Meet Amyloid Precursor Protein!

It often goes by the nickname “APP” for short. APP has been extensively studied because of its association with Alzheimer’s disease. Despite being studied so intensely, APP’s role is complex and there is a lot that researchers just have not figured out yet. (But I will share some of what we do know!)

APP lives in the membranes of brain cells. We have not been able to see what exactly it looks like as a whole, but we have been able to see some of its parts. Like many membrane proteins, APP has a region outside of the cell, a region inside of the cell, and a region inside of the membrane.

The function of APP is also not well understood yet, but it is clear that APP is involved in several different operations. APP is possibly a receptor–a protein that relays a signal from outside the cell to inside the cell. APP is also possibly involved in sticking cells (specifically neurons) together. The outside of an APP from one cell can stick to the outside of an APP from another cell.
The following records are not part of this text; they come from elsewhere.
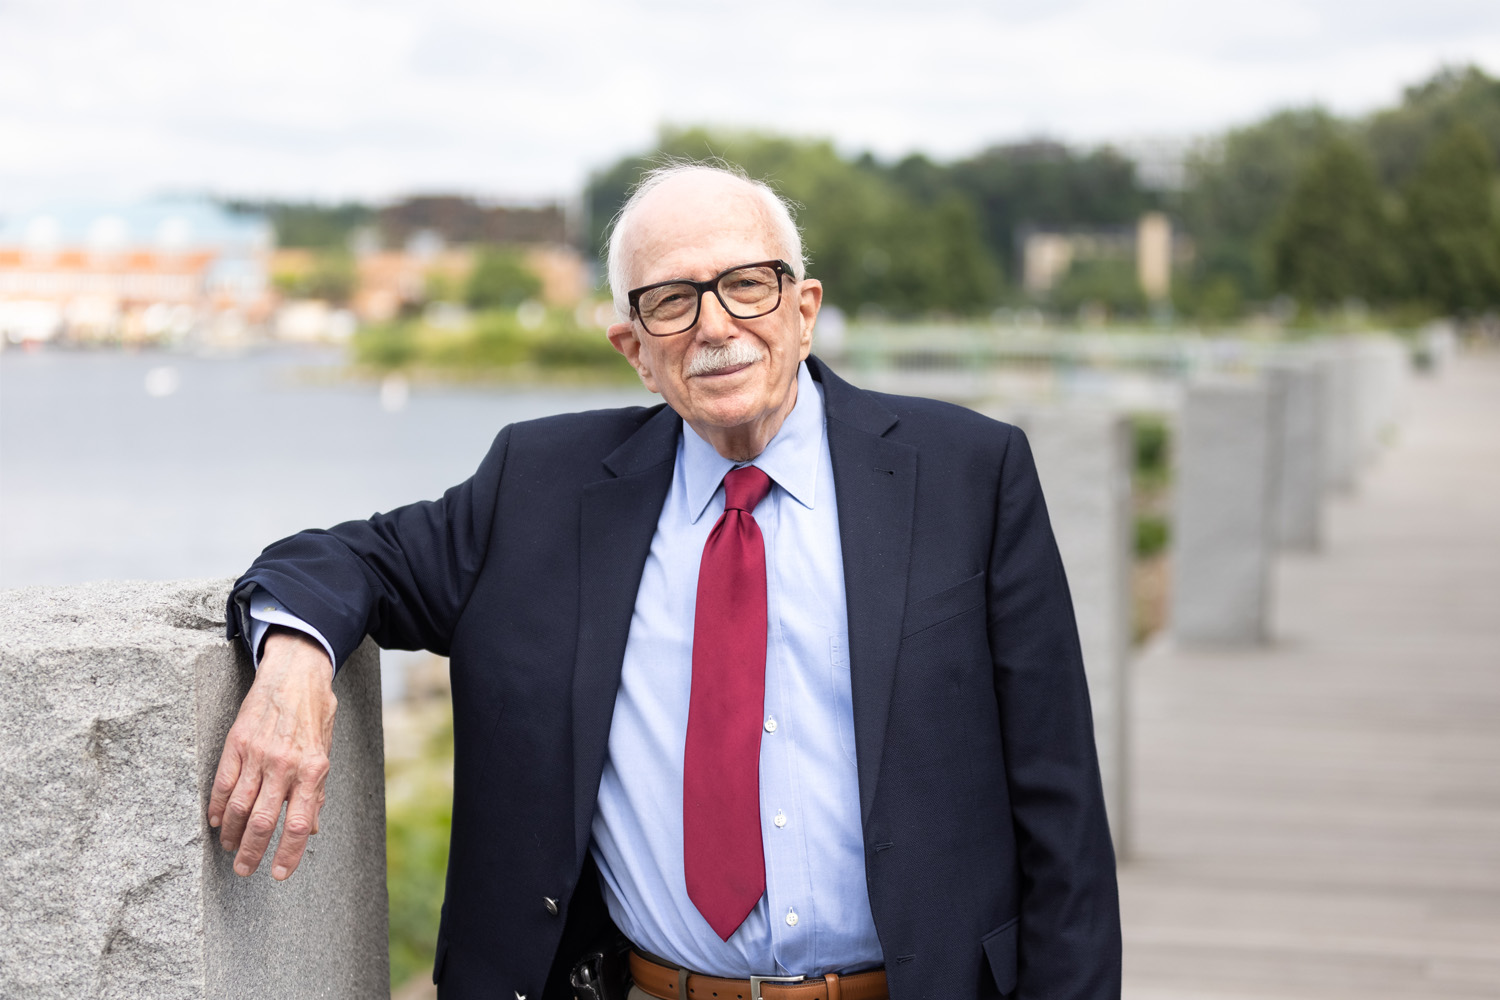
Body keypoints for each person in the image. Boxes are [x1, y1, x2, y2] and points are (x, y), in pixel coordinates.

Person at [209, 163, 1121, 1000]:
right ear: (633, 349)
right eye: (672, 301)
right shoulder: (538, 489)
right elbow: (349, 559)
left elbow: (1062, 812)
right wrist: (294, 658)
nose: (717, 325)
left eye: (747, 285)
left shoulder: (967, 474)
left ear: (804, 309)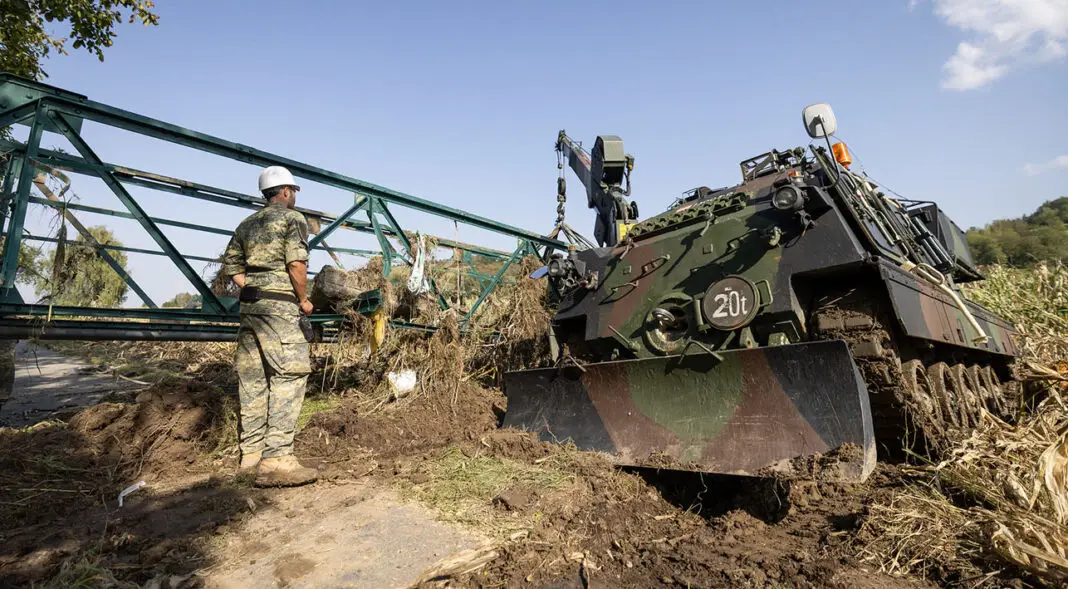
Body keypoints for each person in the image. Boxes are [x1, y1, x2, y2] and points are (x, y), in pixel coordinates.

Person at [220, 165, 317, 487]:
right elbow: (296, 264)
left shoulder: (246, 223)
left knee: (253, 378)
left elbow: (231, 265)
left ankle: (250, 456)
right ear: (287, 192)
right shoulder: (293, 219)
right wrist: (303, 299)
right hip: (280, 308)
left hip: (250, 307)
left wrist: (252, 285)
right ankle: (277, 458)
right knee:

Diagram of amyloid-beta precursor protein (APP) made from linking several three-dimensional models together. APP has two major pieces that stick out of the cell, at least one piece that sticks inside of the cell, and one piece that anchors it to the cell membrane.
from PDB101 Molecule of the Month: Amyloid Precursor Protein

APP is not only important for its own jobs, though. It is cleaved into several pieces, each of which have their own jobs, too. Some pieces control the growth of neurons, formation of synapses (connections between neurons), building certain proteins in the cell, and loading cargo for transport across the cell. We can thank APP and its pieces for the ability to think and form new connections in our brains!

APP is cut by beta-secretase and alpha-secretase at different locations, each resulting in two pieces. Gamma-secretase further cuts those pieces. Amyloid-beta peptide is the result of APP cleavage by beta- and gamma-secretases.
APP is cleaved by secretases into several pieces.

One of the pieces that results from APP cleavage is the infamous amyloid-beta peptide. Most amyloid-beta peptides operate normally, but mutations in this peptide can make them extra sticky. Many mutated amyloid-beta peptides will stick together and form fibrils, which can grow into larger plaques. These plaques are associated with Alzheimer’s disease, but it is not 100% clear whether they are a cause of the disease or a symptom… or both.

Three-dimensional structure model of amyloid-beta peptide. Left panel shows one amyloid-beta peptide, which has a mostly alpha-structure. Right panel shows several amyloid-beta peptides forming an amyloid fibril, which folds into several parallel beta sheets.
Left: PDB 1IYT. Right: PDB 2BEG.

One of APP’s many potential jobs is controlling amounts of amyloid-beta peptide. Amyloid-beta peptide can bind to APP and cause a change, so when amyloid-beta peptide builds up too much, APP sends a signal to slow down amyloid-beta peptide production.

Cartoon of amyloid-beta peptide telling APP, "Hey APP, there are enough of us now--you can slow down production!"

One might predict that in Alzheimer’s patients, APP is abundant. After all, the amyloid fibrils have to come from somewhere, right? But interestingly enough, researchers have actually found that Alzheimer’s patients tend to have lower amounts of APP. It is possible that lower levels of APP, which is involved in forming new connections in the brain, contributes to dementia.

There is a lot left to research, but one thing is for sure: it is critical that we deepen our understanding of APP and its functional pieces. How is the amount of APP in your cells controlled? Does that control change as people age? How?  What exactly does APP do and what other proteins does it interact with to do those things? And perhaps most important of all, how can we prevent mutant amyloid-beta peptides from damaging the brains of our loved ones? If you are interested in science and you are looking for a field of research, there is so much to do here. If you aren’t looking to get into research, you can still help by donating to Alzheimer’s research.

Zheng, H., Koo, E.H. Biology and pathophysiology of the amyloid precursor protein. Mol Neurodegeneration 6, 27 (2011).